Time: January 12, 2012 to February 11, 2012
Location: The Southeastern Railway Museum
Street: 3615 Buford Highway
City/Town: Duluth, GA
Website or Map: http://www.srmduluth.org/abou…
Phone: (770) 476-2013 - firstname.lastname@example.org
Event Type: art, show
Organized By: Michael Ross, Curator
Latest Activity: Feb 6, 2012
New Art Exhibition Explores Impact of Automobiles on Culture and Environment
The Southeastern Railway Museum is pleased to present Drove(s), an art exhibition that takes a look at the culture of automobiles, our dependence on them, and their environmental impact.
The culture of automobiles starts with America's early love affair with cars and the freedom that they promised. Frequent design changes and new technologies created a sense of disposability and a desire for the newest model. Demand throughout the 20th century helped drive the American economy but also led to an overabundance of automobiles and serious environmental impacts.
The automobile and the freedom it promised led to dramatic changes in American cities. Suburban sprawl now stretches for many miles around every urban center with the car being the only practical means of transport. Too often, public transportation is of little help in an environment designed and built with the automobile in mind, while the promise of freedom has given way to massive traffic jams and a daily drudgery of commuting along overcrowded highways.

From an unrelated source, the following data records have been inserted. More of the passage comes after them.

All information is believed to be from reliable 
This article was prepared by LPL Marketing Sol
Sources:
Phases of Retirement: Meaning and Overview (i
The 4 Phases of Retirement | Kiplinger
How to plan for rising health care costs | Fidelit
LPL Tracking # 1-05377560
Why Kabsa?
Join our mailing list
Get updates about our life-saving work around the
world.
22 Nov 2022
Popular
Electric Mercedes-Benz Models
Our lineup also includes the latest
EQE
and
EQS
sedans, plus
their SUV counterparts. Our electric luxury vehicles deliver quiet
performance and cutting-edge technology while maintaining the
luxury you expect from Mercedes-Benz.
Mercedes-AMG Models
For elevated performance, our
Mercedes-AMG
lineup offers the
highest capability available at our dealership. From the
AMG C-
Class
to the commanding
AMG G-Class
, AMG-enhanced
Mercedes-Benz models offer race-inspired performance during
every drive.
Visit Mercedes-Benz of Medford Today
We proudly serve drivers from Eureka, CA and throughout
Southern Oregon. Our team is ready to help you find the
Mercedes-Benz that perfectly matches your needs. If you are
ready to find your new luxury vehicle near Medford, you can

Can this dependence on the automobile and fossil fuels be sustained? How do we change our environments to become friendlier to pedestrians and mass transit while maintaining the freedom of movement to which we have grown accustomed?

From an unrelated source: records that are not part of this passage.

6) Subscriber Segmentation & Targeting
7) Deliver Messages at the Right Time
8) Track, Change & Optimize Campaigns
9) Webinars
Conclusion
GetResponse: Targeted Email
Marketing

These are the issues and questions raised by this month's exhibition at the museum. Housed in a newly restored 1871 train depot that once sheltered passengers waiting for their train, the depot itself is as much a part of the exhibit as the art hanging on its walls.
The exhibition will open to the public Thursday, January 12 and run through Saturday, February 11. At this time of year, the museum is open Thursday through Saturday, 10 a.m. to 5 p.m.